**DESCRIPTION OF THE TASK:**
Report each line in the records that contains the word "fost".

**DATA TO PROCESS:**

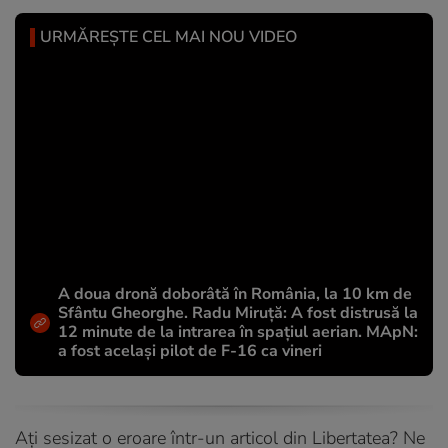
URMĂREȘTE CEL MAI NOU VIDEO
A doua dronă doborâtă în România, la 10 km de
Sfântu Gheorghe. Radu Miruță: A fost distrusă la
12 minute de la intrarea în spațiul aerian. MApN:
a fost același pilot de F-16 ca vineri
Ați sesizat o eroare într-un articol din Libertatea? Ne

**TASK OUTPUT:**
Sfântu Gheorghe. Radu Miruță: A fost distrusă la
a fost același pilot de F-16 ca vineri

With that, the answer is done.